Entender uma consultoria como a solução para todos os problemas não é realista. Costumo falar brincando para quem respira aliviado quando eu chego, achando que todos os problemas serão resolvidos, que consultor não resolve nada, não faz nada, consultor dá consulta, sugere alternativas. Qualquer solução ou avanço no trabalho será conseguido por eles. Em uma organização em que trabalhei, que tinha um programa de capacitação de organizações comunitárias e tinha sua atuação baseada na apresentação de demandas, muitas vezes quando a situação já estava crítica, disse em uma reunião de avaliação e planejamento que “não queremos ser pronto socorro, mas médicos de saúde da família. Não queremos apenas eliminar problemas, mas cuidar para que as associações sejam saudáveis e tenham o mínimo de problemas possível.”

Em primeiro lugar, toda organização precisa de um planejamento, bem pensado e pactuado com todos os atores. É fundamental também que tenha os recursos necessários e uma equipe preparada para realizar as atividades e atingir seus objetivos. Consultores são chamados para atividades eventuais dentro do contexto da estratégia organizacional para os quais a equipe não é suficiente e a organização avalia que não é necessário ter um especialista permanente, o que pode ser facilitar processos de planejamento, para avaliar ou aprimorar o trabalho que vem sendo realizado, para agregar novos conhecimentos e técnicas através de cursos ou oficinas.

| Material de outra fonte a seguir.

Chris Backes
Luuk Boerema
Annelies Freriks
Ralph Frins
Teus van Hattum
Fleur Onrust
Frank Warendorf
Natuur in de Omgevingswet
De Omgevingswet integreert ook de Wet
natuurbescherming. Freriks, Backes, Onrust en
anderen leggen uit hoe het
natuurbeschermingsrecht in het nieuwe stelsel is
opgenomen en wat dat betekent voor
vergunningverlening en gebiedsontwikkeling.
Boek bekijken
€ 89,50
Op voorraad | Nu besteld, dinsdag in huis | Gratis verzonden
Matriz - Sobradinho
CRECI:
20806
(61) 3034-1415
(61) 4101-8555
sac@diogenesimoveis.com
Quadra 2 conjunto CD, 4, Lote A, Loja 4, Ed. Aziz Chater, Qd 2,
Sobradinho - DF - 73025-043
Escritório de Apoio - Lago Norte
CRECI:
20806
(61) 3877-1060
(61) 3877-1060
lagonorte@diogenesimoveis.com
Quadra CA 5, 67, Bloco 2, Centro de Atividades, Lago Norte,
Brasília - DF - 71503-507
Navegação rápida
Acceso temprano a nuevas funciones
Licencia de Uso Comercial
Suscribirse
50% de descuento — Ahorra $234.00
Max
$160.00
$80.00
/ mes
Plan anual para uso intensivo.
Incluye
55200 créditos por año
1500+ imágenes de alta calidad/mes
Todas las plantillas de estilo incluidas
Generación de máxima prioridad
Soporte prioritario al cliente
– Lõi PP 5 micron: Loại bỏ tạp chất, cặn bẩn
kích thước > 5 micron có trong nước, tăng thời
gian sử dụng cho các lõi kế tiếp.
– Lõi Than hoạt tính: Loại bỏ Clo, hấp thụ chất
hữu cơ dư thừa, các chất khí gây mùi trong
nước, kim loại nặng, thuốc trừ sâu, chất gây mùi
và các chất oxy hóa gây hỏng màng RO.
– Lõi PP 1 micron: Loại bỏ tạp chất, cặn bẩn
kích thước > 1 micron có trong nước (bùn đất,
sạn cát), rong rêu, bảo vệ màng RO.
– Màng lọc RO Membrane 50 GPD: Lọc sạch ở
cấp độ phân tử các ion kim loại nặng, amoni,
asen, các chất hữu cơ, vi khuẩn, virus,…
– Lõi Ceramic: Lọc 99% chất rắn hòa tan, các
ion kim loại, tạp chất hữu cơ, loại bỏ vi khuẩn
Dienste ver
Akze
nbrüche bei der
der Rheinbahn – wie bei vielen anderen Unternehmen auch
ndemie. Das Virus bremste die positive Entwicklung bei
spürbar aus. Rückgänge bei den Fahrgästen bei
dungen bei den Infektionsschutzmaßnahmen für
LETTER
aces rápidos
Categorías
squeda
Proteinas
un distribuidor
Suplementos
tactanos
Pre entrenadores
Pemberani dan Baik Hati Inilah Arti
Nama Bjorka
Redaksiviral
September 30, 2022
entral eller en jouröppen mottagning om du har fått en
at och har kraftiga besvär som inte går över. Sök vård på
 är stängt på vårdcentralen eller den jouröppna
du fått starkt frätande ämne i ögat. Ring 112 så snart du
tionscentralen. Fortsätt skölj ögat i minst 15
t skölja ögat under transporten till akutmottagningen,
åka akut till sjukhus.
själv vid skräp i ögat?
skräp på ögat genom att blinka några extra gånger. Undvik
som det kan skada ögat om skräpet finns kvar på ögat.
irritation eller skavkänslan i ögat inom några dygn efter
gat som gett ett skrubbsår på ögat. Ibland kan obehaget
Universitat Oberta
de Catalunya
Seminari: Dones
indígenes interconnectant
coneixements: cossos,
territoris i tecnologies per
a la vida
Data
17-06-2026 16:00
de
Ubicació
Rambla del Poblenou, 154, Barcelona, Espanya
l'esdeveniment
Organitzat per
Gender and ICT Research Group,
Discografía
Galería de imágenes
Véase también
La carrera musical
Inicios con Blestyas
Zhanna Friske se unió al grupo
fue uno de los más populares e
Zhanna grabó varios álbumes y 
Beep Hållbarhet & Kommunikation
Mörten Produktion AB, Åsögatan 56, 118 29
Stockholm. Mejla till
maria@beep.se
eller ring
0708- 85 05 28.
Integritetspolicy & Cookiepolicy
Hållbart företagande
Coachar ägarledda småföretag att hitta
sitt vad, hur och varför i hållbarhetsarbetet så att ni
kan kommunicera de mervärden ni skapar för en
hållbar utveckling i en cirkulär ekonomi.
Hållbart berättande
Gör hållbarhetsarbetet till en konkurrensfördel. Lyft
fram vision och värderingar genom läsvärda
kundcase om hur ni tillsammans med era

O trabalho de um consultor não é permanente e não é, necessariamente, contínuo, mas deve com certeza estar inserido no estratégia da organização. Ele deve conhecer o plano a organização, ter claro qual é a necessidade que motiva a sua contratação, dizer claramente qual é a contribuição que pode dar e trabalhar em harmonia com a equipe. Eu costumo também disponibilizar contatos por telefone, e-mail e redes sociais para tirar dúvidas que venham a ocorrer.